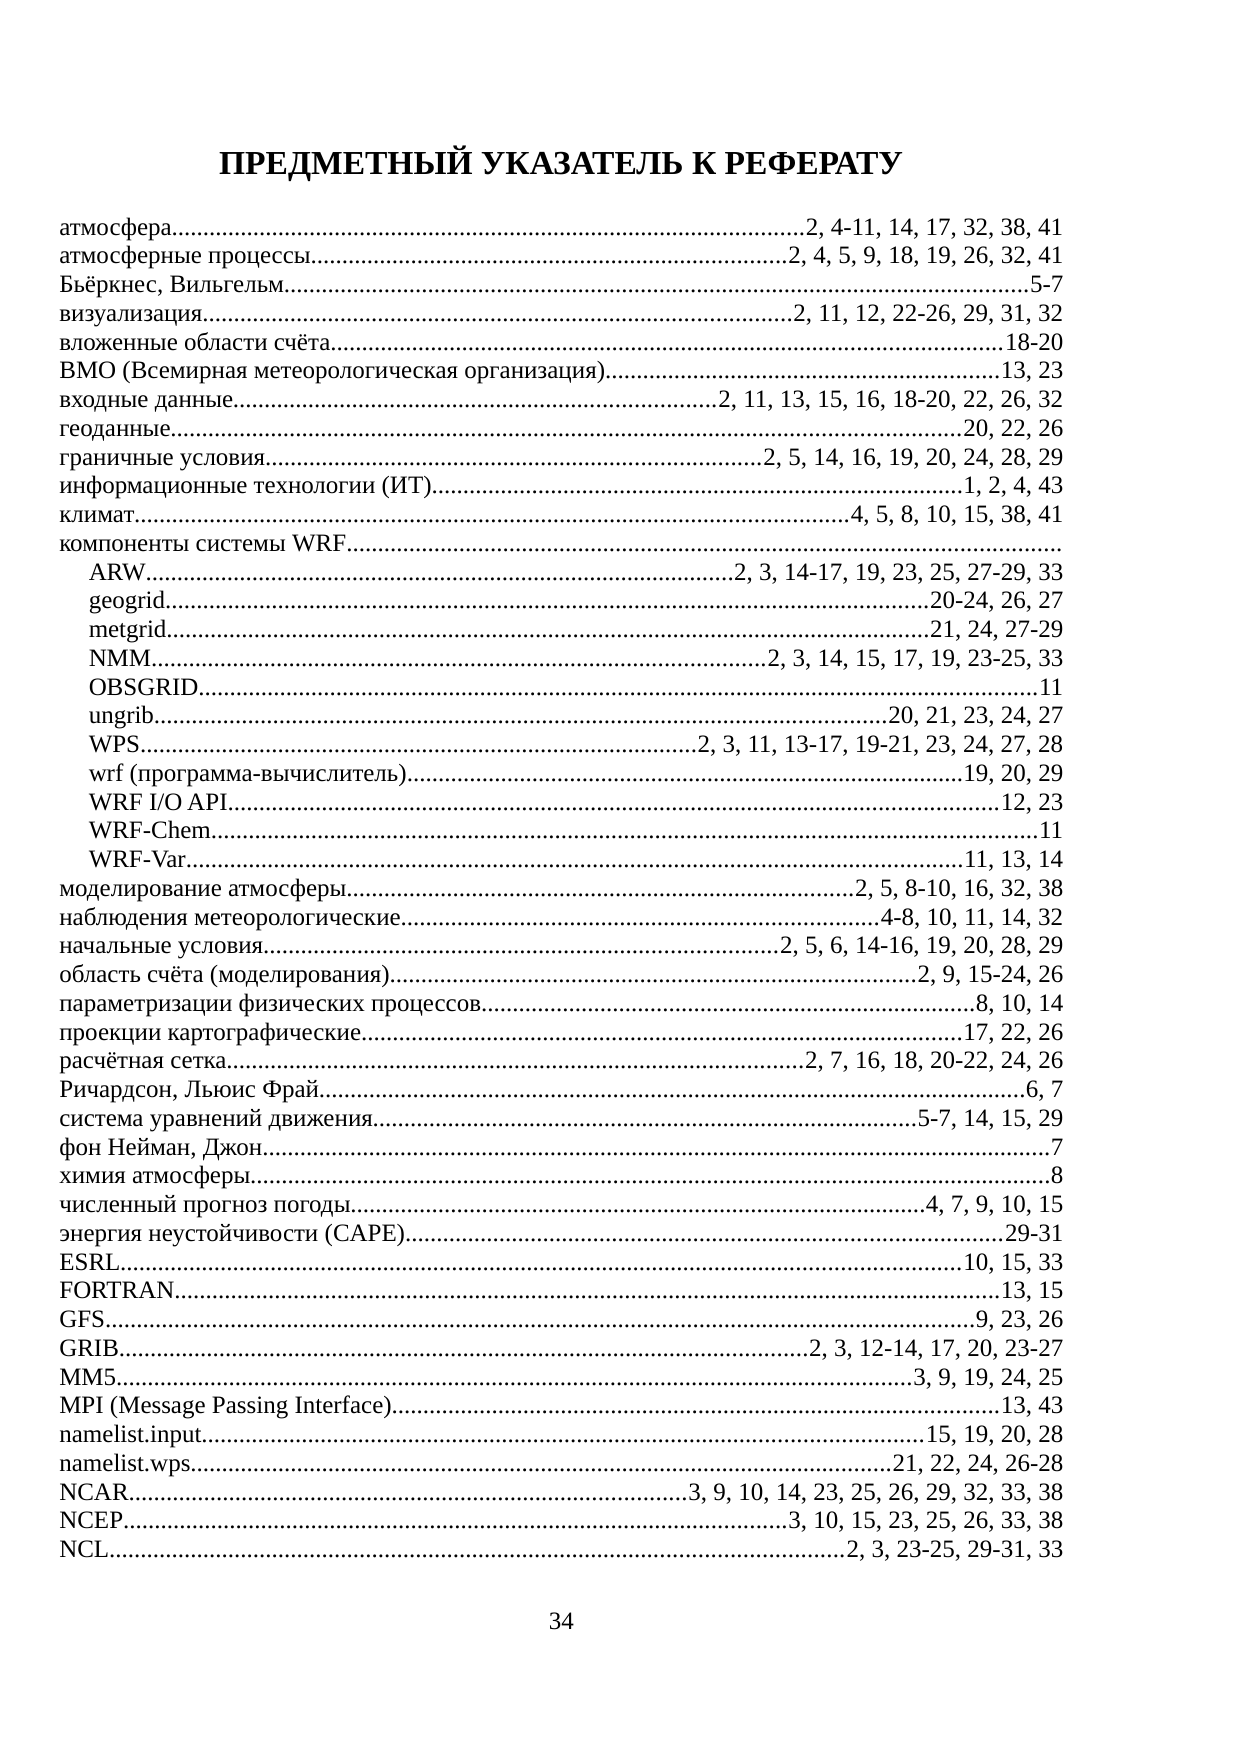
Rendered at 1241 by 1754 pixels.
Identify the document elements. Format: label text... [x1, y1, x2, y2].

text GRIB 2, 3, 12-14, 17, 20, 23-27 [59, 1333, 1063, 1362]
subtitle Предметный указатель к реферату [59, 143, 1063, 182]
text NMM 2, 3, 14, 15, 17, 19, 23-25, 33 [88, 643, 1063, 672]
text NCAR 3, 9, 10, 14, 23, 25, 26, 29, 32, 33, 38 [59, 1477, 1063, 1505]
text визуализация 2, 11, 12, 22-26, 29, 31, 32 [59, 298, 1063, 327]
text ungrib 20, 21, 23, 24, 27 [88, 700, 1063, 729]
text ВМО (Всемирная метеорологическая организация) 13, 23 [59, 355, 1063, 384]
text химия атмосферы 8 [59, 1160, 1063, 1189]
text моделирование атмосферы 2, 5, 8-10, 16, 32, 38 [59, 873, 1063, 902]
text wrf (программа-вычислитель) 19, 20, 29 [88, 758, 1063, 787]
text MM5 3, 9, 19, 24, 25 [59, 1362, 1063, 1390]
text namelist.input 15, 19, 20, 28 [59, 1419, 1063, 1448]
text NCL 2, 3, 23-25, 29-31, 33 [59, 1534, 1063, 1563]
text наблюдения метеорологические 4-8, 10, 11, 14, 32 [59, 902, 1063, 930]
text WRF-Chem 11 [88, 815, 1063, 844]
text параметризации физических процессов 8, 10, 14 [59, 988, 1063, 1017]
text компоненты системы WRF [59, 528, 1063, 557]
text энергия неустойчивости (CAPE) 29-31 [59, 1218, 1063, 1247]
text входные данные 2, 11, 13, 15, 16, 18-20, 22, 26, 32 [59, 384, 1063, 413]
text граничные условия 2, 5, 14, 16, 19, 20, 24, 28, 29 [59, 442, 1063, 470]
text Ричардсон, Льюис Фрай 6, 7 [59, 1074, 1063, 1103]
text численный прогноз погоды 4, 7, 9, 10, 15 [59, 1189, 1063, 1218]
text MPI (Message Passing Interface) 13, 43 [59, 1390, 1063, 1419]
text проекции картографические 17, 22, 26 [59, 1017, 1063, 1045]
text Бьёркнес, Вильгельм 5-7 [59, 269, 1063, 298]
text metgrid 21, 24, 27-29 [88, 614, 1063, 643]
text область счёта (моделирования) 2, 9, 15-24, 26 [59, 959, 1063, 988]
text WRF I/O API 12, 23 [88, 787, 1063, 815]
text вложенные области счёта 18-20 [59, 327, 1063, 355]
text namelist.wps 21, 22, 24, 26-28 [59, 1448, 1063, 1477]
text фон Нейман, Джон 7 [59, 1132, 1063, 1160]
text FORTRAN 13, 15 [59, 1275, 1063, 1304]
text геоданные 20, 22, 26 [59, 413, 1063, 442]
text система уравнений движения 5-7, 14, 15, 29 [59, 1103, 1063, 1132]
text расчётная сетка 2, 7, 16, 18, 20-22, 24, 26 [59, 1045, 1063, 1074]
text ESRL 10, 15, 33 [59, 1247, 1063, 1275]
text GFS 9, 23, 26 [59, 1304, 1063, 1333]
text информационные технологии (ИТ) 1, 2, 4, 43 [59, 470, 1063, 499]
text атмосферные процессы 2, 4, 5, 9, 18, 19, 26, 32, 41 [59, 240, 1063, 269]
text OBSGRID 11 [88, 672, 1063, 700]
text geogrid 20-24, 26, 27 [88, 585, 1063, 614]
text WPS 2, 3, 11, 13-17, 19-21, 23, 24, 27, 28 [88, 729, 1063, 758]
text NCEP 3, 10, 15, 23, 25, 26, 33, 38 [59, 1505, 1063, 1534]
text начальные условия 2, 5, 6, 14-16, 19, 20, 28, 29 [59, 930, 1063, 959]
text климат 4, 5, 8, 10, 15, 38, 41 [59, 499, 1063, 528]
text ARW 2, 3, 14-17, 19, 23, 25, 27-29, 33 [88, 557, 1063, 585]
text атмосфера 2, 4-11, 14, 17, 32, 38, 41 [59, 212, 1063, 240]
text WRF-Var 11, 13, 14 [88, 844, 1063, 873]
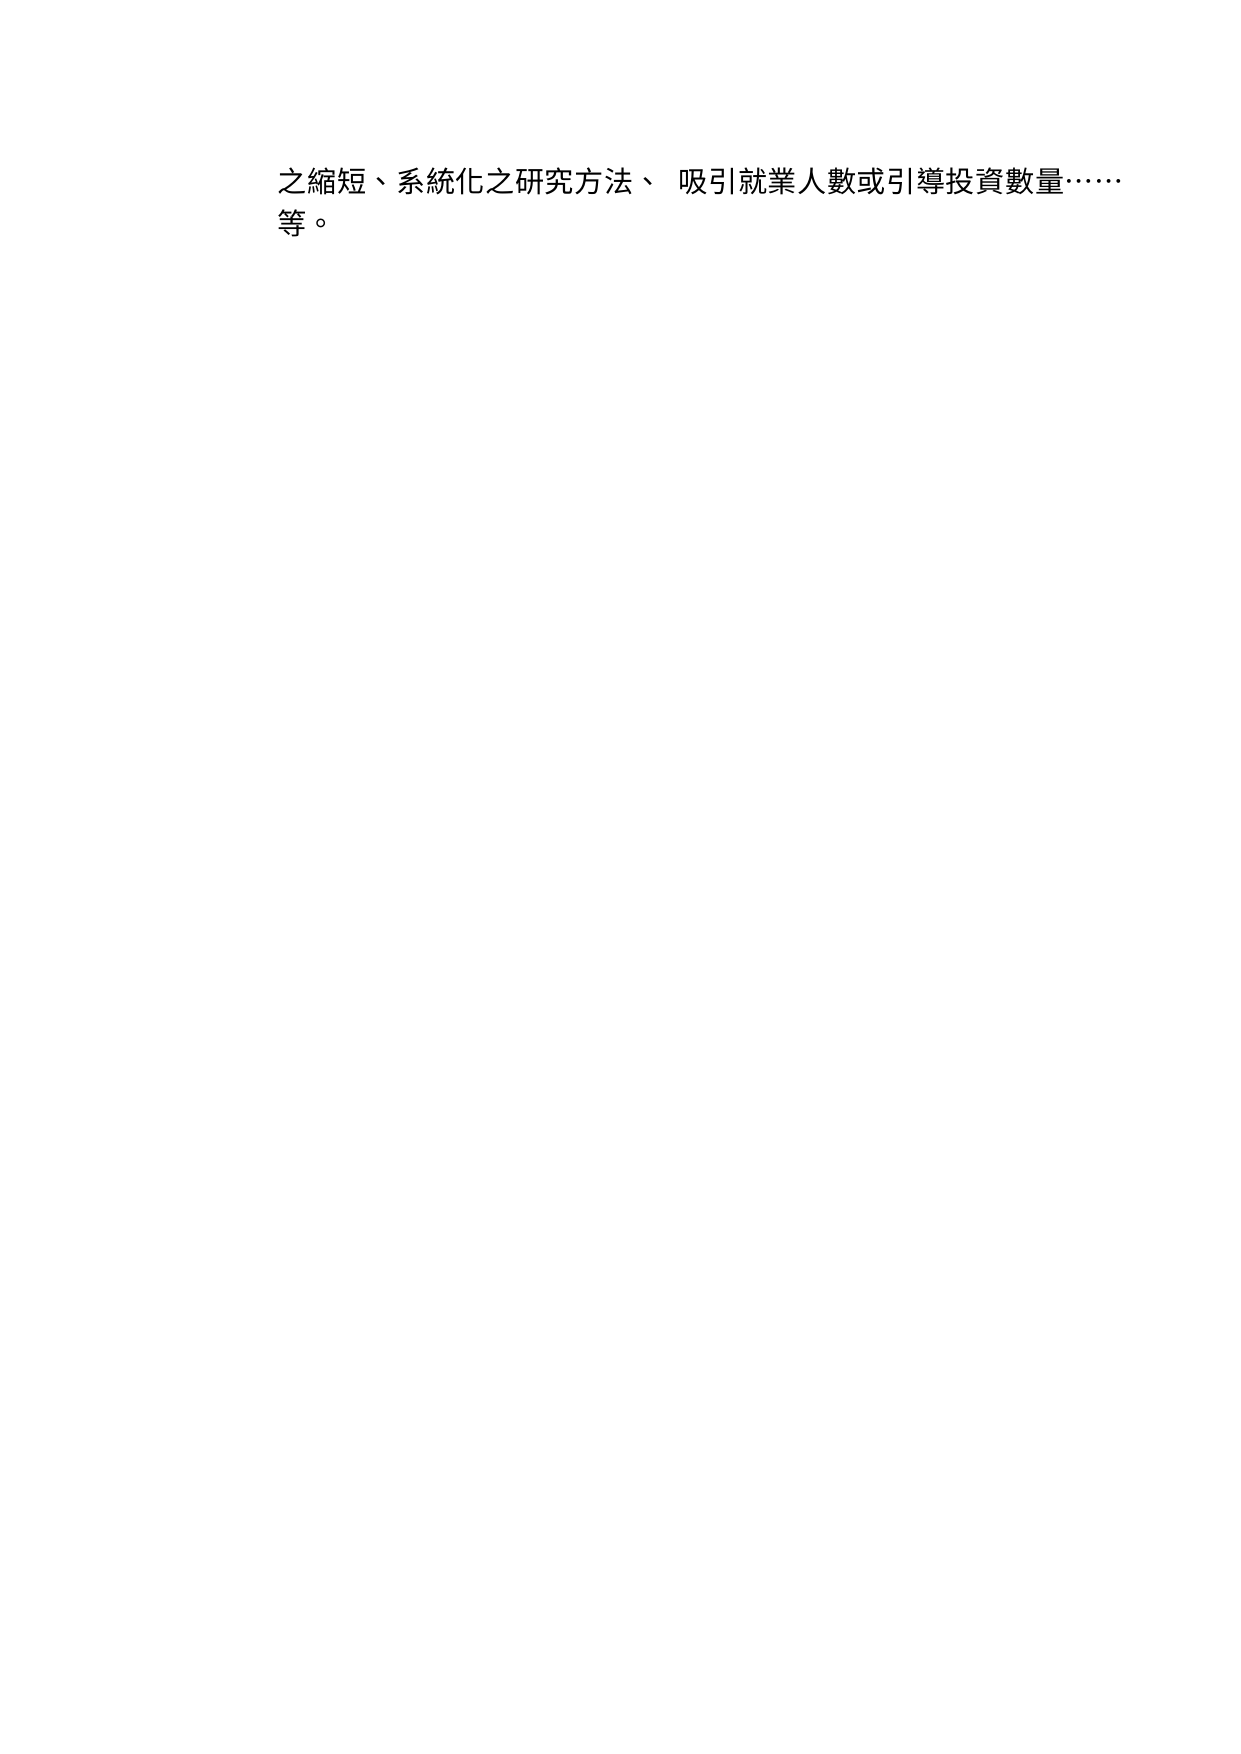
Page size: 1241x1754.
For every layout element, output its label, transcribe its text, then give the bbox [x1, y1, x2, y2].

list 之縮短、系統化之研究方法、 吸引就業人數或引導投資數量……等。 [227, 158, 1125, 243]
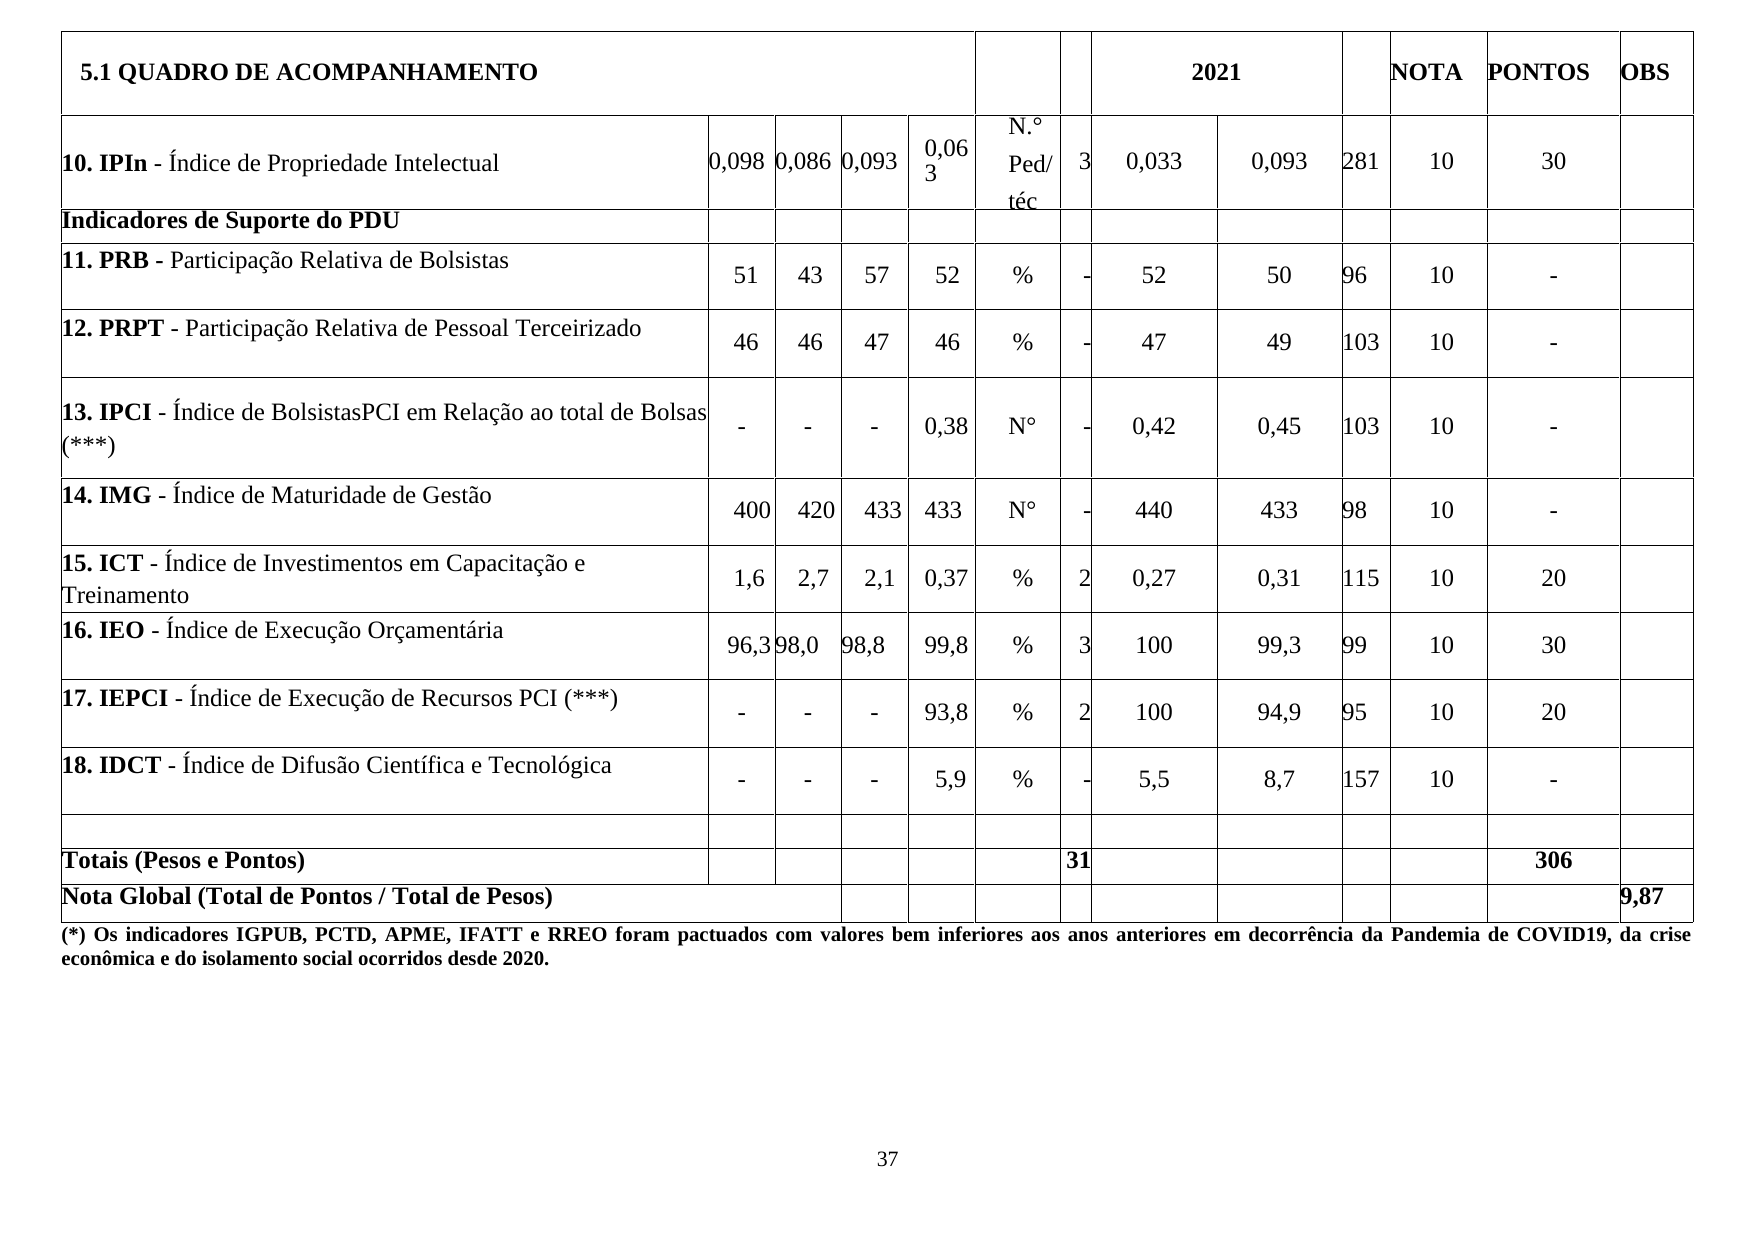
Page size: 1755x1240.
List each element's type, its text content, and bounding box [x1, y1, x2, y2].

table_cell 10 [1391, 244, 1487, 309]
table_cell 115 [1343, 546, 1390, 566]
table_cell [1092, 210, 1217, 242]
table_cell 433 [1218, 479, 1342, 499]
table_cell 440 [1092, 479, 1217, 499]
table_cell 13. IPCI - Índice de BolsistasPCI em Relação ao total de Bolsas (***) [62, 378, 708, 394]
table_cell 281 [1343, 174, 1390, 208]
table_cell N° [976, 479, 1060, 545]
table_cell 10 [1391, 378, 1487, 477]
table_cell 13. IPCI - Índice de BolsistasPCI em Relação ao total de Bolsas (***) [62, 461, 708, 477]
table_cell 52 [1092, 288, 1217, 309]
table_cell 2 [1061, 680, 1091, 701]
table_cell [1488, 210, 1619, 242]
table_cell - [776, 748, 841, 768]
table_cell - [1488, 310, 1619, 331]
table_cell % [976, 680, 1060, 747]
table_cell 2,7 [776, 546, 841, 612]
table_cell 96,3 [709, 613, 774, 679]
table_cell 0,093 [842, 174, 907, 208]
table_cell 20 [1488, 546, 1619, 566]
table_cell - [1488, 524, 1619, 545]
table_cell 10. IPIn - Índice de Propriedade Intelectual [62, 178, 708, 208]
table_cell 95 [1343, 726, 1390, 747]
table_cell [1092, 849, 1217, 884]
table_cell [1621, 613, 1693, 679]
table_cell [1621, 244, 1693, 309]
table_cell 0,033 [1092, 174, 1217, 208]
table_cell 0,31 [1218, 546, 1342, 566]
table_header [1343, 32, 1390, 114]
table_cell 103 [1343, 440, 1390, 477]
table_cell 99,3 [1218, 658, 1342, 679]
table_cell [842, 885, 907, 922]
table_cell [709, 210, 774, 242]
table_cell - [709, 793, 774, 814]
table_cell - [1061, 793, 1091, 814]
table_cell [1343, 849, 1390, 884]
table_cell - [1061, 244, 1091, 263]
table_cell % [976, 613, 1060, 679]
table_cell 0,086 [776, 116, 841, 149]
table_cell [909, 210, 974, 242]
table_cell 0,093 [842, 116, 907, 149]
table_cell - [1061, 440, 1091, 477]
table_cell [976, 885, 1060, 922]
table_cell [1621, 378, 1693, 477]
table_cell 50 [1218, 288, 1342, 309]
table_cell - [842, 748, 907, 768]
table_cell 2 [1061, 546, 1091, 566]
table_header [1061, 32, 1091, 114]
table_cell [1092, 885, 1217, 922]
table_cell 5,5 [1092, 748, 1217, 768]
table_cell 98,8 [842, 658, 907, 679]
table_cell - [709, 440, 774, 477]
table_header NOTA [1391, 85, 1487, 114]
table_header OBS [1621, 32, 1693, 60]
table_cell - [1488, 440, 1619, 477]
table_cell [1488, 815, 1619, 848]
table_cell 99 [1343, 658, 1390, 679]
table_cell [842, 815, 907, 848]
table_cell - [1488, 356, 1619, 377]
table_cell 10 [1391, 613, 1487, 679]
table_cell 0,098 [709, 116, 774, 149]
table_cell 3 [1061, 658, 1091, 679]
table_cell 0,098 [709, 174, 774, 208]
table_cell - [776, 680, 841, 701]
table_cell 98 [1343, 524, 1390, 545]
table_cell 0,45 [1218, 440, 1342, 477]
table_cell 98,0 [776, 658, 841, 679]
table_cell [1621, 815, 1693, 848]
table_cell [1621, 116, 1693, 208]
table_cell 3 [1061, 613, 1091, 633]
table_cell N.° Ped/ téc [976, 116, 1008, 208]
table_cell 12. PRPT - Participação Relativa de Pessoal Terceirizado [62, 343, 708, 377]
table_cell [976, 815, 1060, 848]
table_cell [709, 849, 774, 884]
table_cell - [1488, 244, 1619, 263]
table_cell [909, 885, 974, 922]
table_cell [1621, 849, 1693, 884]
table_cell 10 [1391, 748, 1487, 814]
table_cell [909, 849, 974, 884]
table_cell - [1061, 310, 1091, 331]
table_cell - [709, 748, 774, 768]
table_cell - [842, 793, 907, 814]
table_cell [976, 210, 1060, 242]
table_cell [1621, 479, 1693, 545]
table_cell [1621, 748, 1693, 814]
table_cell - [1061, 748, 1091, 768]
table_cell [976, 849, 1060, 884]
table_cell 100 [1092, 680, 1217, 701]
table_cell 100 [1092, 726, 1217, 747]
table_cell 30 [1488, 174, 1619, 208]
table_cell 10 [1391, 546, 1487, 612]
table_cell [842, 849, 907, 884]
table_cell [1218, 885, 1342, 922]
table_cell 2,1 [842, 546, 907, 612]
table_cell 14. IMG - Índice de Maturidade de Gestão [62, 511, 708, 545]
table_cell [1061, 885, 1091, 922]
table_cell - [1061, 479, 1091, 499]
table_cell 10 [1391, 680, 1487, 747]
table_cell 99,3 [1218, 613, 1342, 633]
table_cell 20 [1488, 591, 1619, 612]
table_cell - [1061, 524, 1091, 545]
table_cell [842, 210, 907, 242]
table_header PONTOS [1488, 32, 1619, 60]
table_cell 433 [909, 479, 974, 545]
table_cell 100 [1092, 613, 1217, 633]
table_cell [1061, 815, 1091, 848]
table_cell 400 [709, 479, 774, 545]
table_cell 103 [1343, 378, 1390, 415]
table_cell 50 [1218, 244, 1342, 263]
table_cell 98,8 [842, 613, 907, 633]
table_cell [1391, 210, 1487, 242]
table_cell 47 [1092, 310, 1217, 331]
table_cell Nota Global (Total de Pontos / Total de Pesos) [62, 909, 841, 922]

______________________________

• **Exercise description**
Copy word for word everything from the start of the data down to and including the line that contains "Identify the document". Leave the pictures out of your answer.

• **Solution below**
Rendered at 1241 by 1754 pixels.
Identify the document elements. Format: label text... [x1, y1, x2, y2].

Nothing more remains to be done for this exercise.